▸ 原文:
⟨
贖罪 (小説 湊かなえ)

                 
贖罪 (小説 湊かなえ) 贖罪 (双葉文庫)
15年前、静かな田舎町でひとりの女児が殺害された。直前まで一緒に遊んでいた四人の女の子は、犯人と思われる男と言葉を交わしていたものの、なぜか顔が思い出せず、事件は迷宮入りとなる。娘を喪った母親は彼女たちに言った──あなたたちを絶対に許さない。必ず犯人を見つけなさい。それができないのなら、わたしが納得できる償いをしなさい、と。十字架を背負わされたまま成長した四人に降りかかる、悲劇の連鎖の結末は!?

同級生が殺害された事件をきっかけにその後の人生の歯車が狂ってしまう4人の少女たちと被害者の母親の様がそれぞれの人物の告白という形によって綴られている。少女たちが被害者の母親から犯人を見つけるか償いをしろと責められたことで過剰に思い悩み、幸せになることを拒絶していくシーンは印象的だった。多感な少女や殺人事件を用いて象徴的でセンセーショナルに描かれているが、人は様々なことに影響を受けるし、また与えることが出来てしまうということを考えさせられる構成である。

閉鎖的な田舎町に引っ越してきてうまくやっていけずにいた母親の側の背景やドラマも描写されており、犯人の人物が母親の側の人生に深く関わっている存在であったことが明かされる結末は、母子の関係や家族、そして男女の性といったものに対して田舎町の閉鎖性と重ねることで皮肉られており、同時に罪の意識とそれを植え付ける道徳というものへの嘆きでもあるようだった。ただ、それぞれの登場人物の姿とドラマはややステレオタイプで陳腐なきらいがあり、それほどの斬新さや不気味さを感じなかったのは残念。
⟩
▸ 保存済みの項目:
⟨
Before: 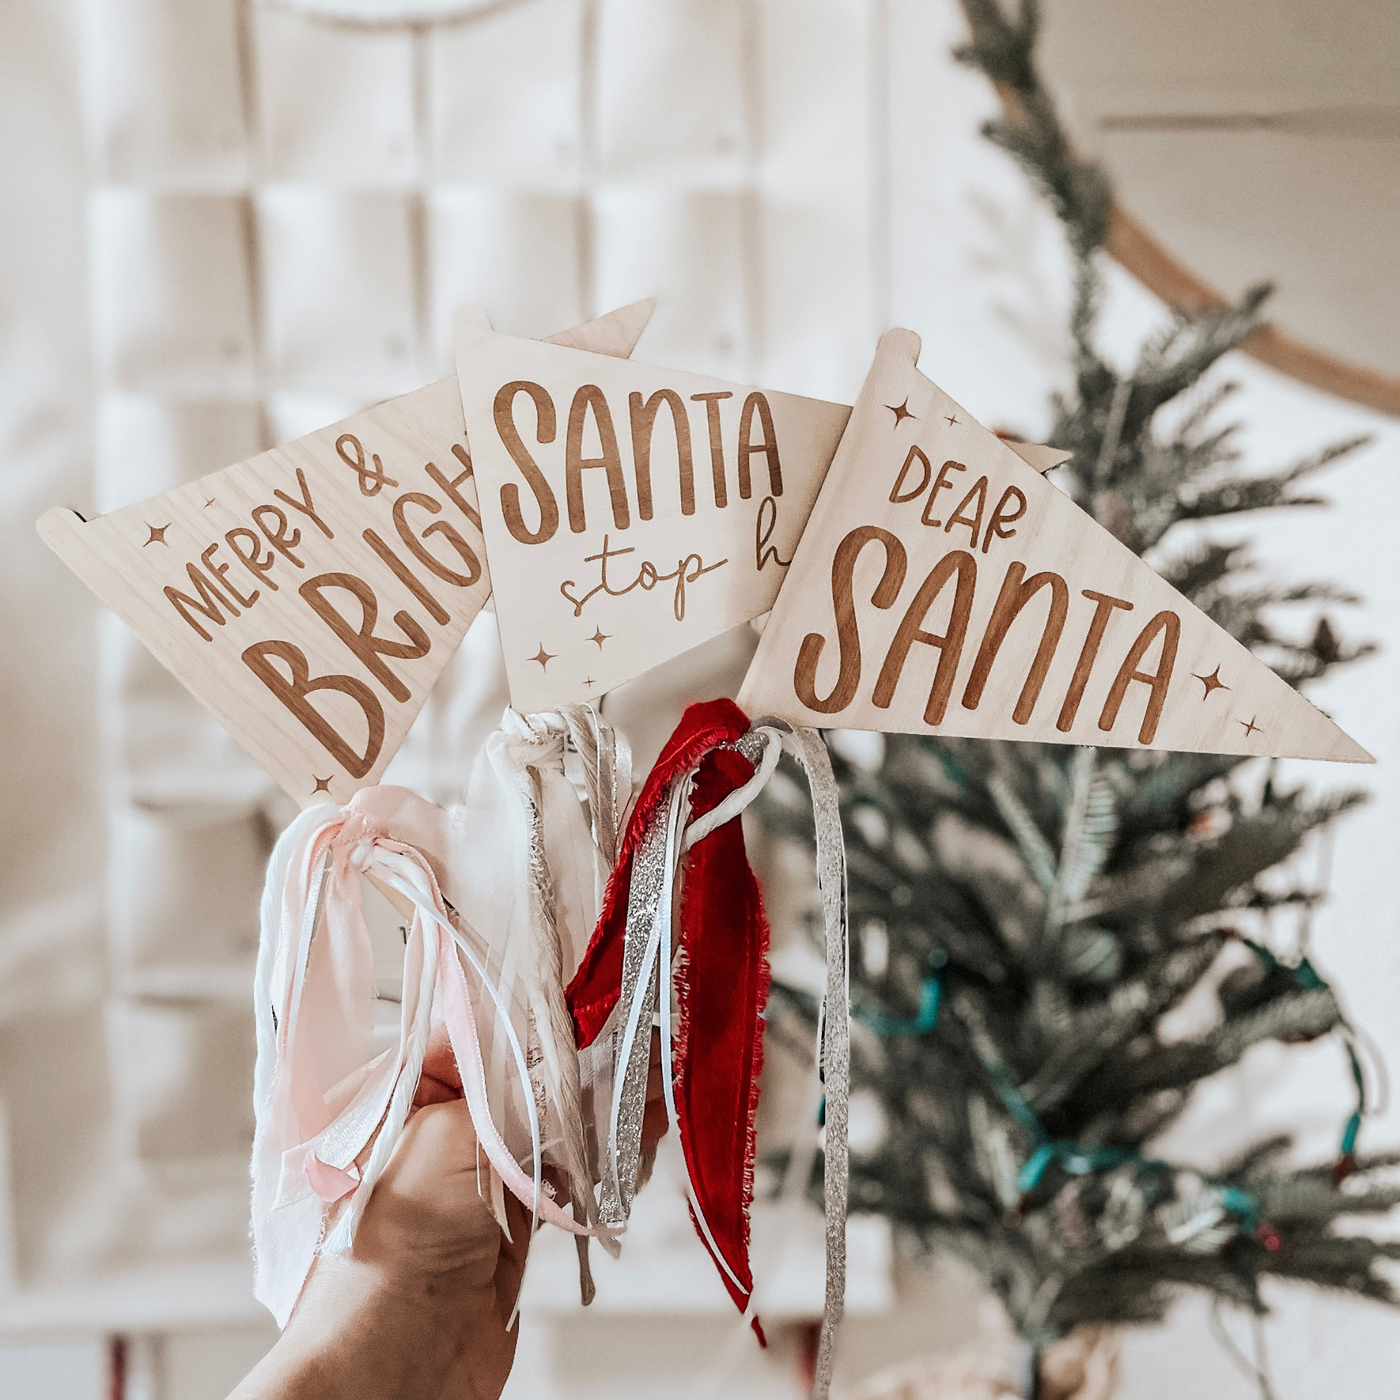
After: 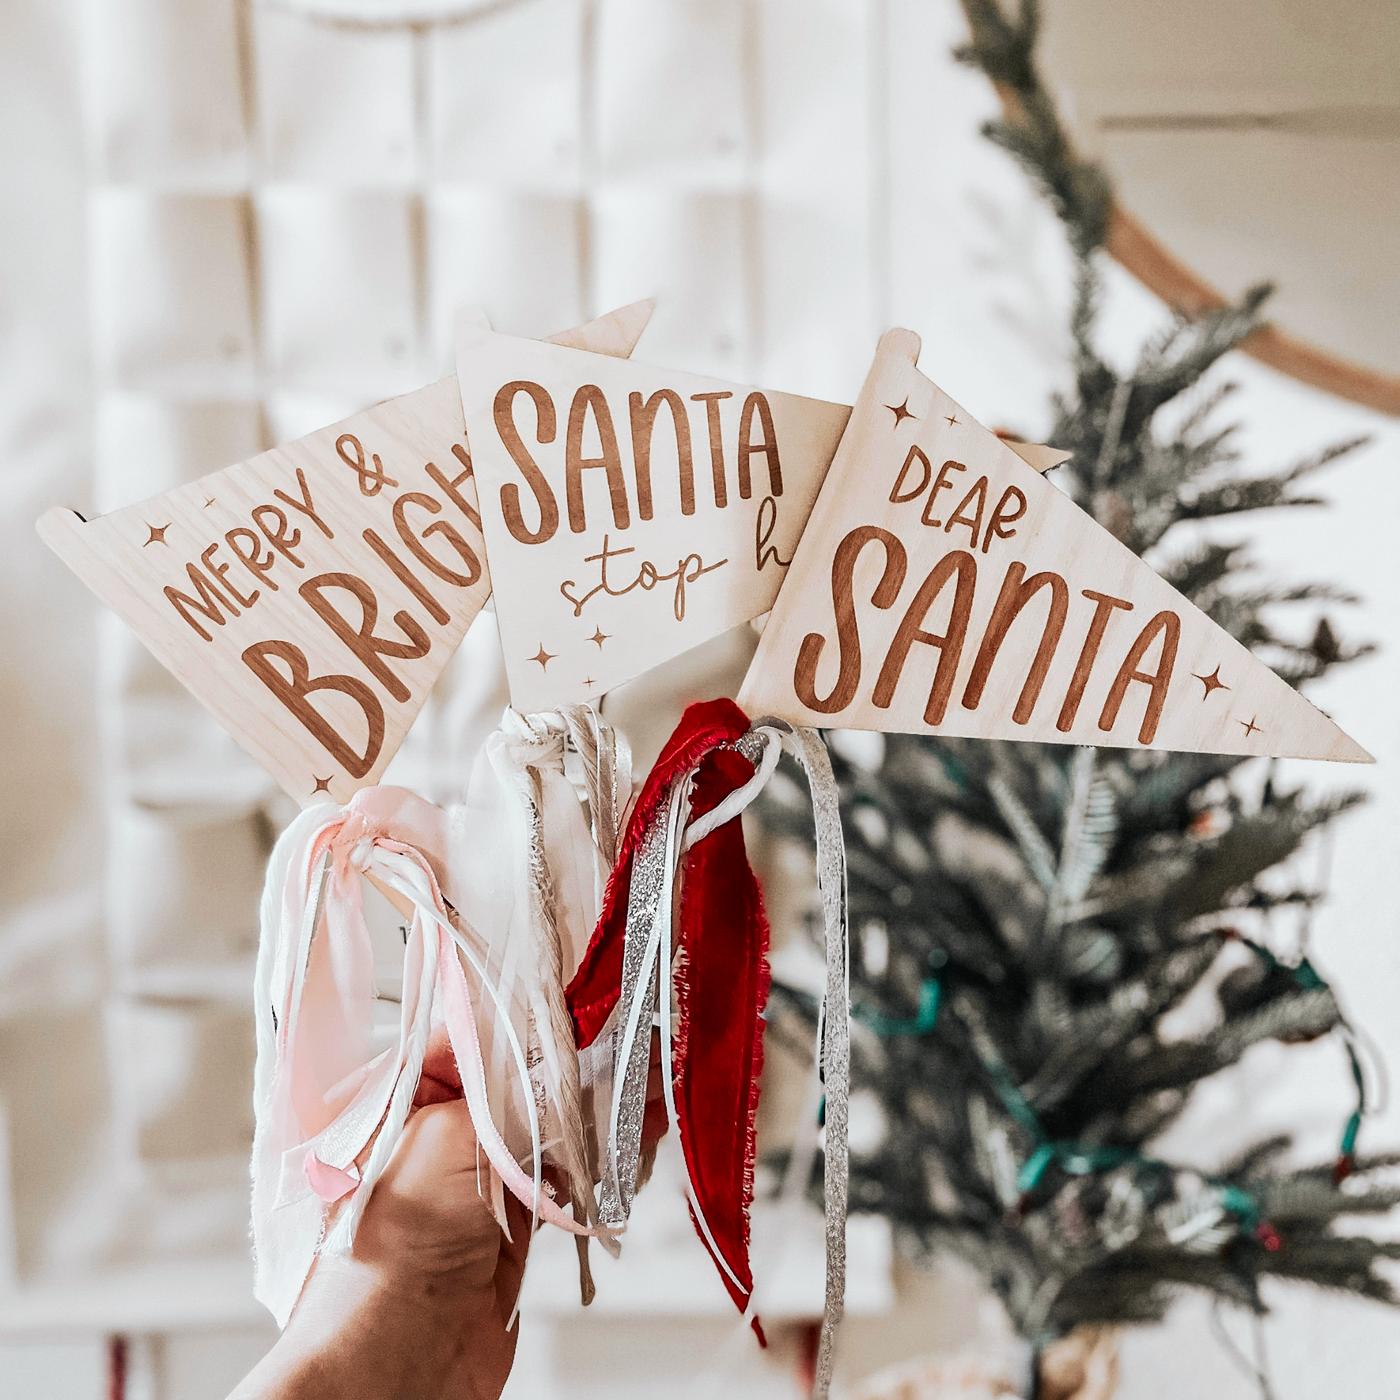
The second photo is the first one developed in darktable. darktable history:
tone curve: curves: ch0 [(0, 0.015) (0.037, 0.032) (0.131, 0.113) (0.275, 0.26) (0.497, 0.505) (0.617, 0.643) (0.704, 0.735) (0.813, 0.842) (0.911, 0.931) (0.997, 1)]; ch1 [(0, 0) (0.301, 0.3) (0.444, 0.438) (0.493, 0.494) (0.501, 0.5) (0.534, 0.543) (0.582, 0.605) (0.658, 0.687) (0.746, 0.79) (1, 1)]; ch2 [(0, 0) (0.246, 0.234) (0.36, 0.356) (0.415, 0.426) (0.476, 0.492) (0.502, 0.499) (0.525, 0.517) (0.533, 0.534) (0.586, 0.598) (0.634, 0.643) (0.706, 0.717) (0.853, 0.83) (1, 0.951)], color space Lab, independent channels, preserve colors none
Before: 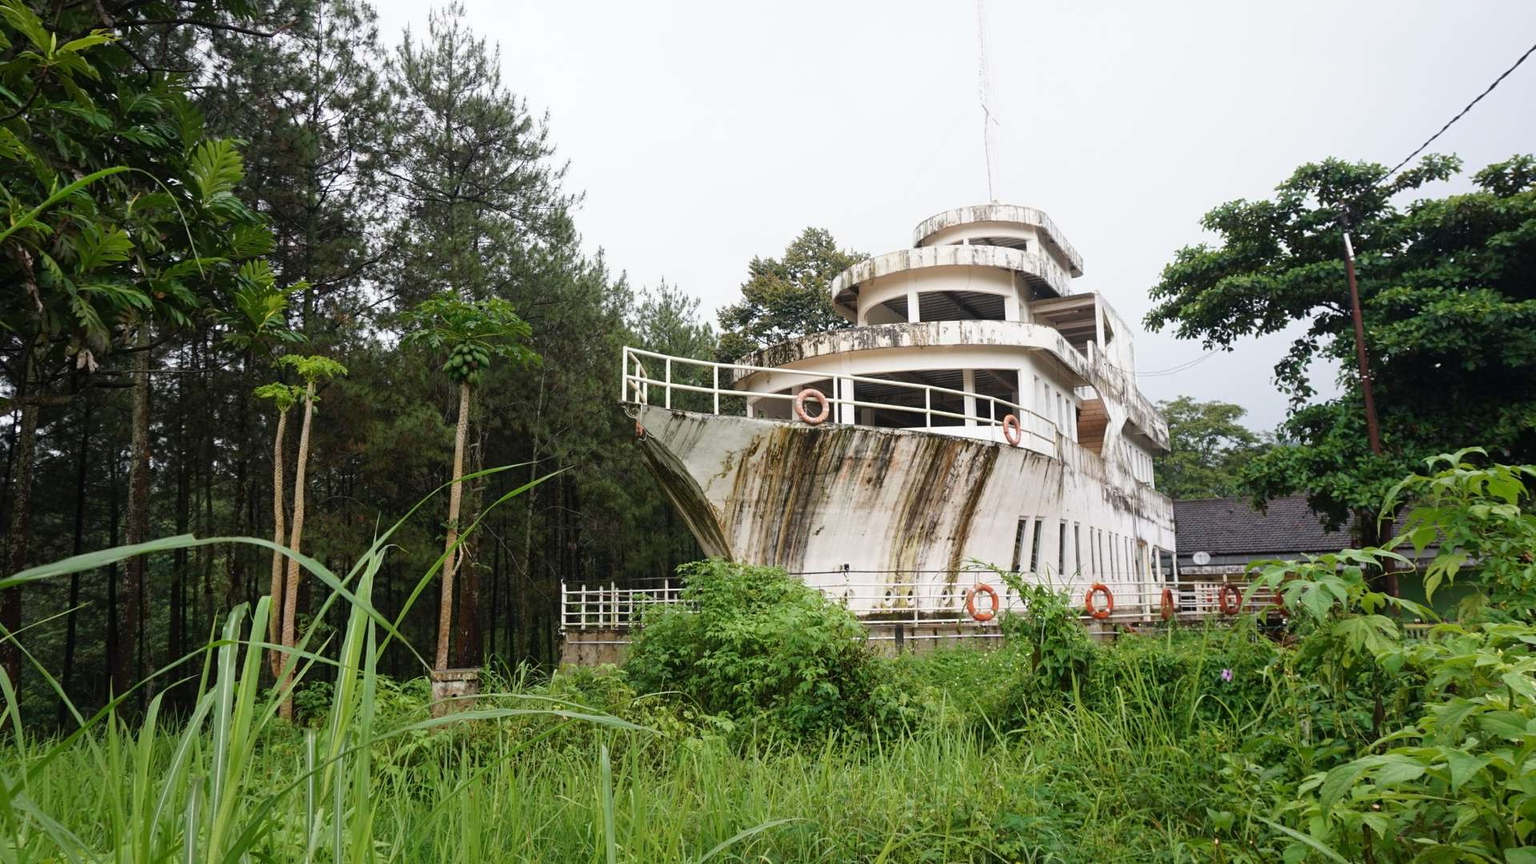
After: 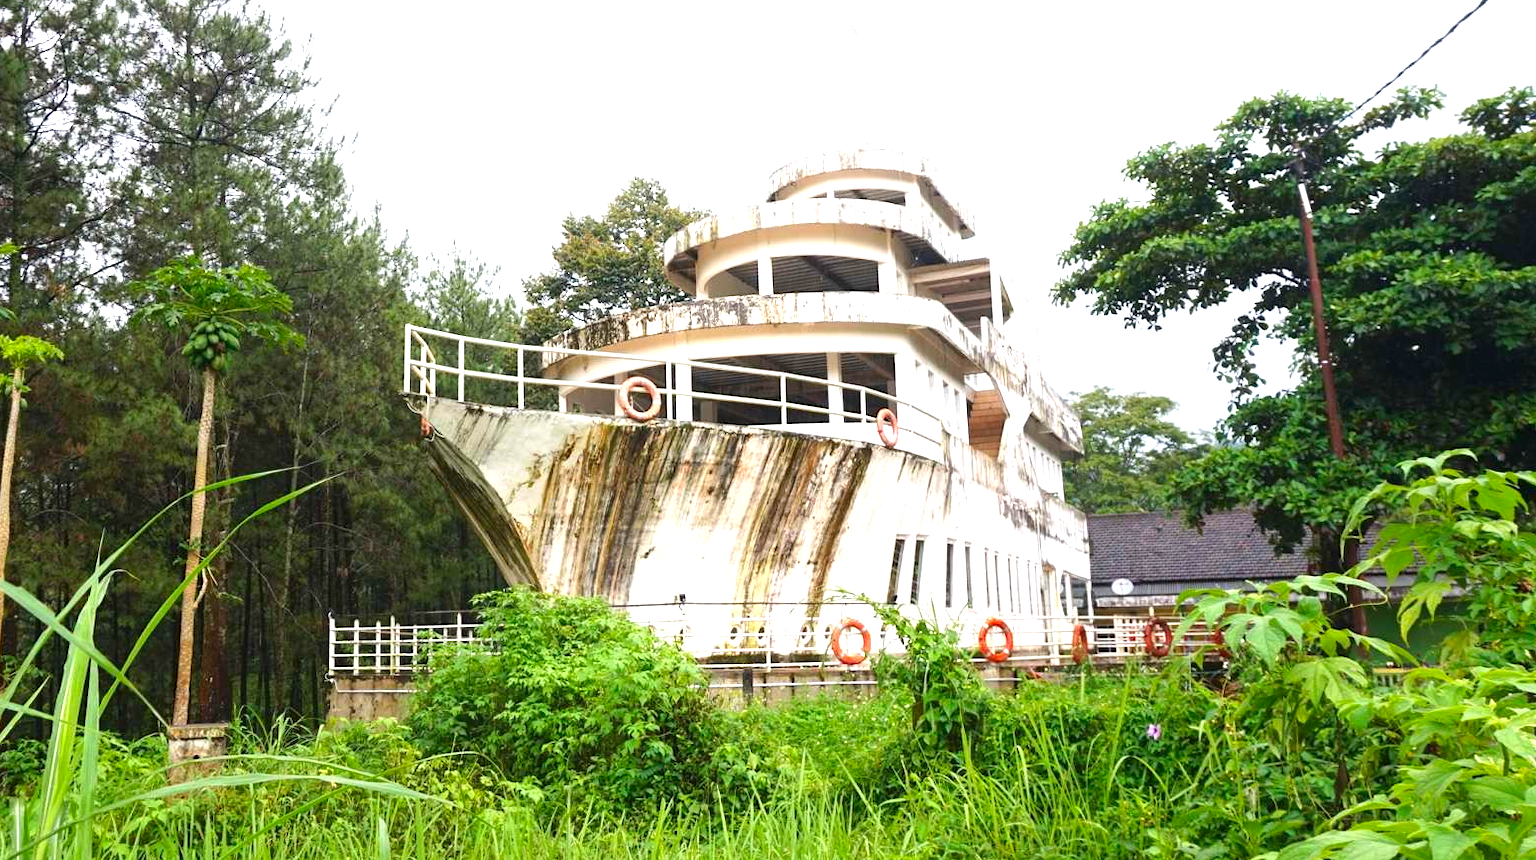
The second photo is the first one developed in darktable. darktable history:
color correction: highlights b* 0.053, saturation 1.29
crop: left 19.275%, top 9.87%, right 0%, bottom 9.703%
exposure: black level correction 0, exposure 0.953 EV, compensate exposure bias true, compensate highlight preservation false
⟩
▸ 作業指示: 原文の「贖罪 (小説 湊かなえ) 贖罪」から「を考えさせられる構成である。」までをすべて、「少女たち」を「女の子たち」に置き換えて書き出してもらえますか？

▸ 回答欄:
贖罪 (小説 湊かなえ) 贖罪 (双葉文庫)
15年前、静かな田舎町でひとりの女児が殺害された。直前まで一緒に遊んでいた四人の女の子は、犯人と思われる男と言葉を交わしていたものの、なぜか顔が思い出せず、事件は迷宮入りとなる。娘を喪った母親は彼女たちに言った──あなたたちを絶対に許さない。必ず犯人を見つけなさい。それができないのなら、わたしが納得できる償いをしなさい、と。十字架を背負わされたまま成長した四人に降りかかる、悲劇の連鎖の結末は!?

同級生が殺害された事件をきっかけにその後の人生の歯車が狂ってしまう4人の女の子たちと被害者の母親の様がそれぞれの人物の告白という形によって綴られている。女の子たちが被害者の母親から犯人を見つけるか償いをしろと責められたことで過剰に思い悩み、幸せになることを拒絶していくシーンは印象的だった。多感な少女や殺人事件を用いて象徴的でセンセーショナルに描かれているが、人は様々なことに影響を受けるし、また与えることが出来てしまうということを考えさせられる構成である。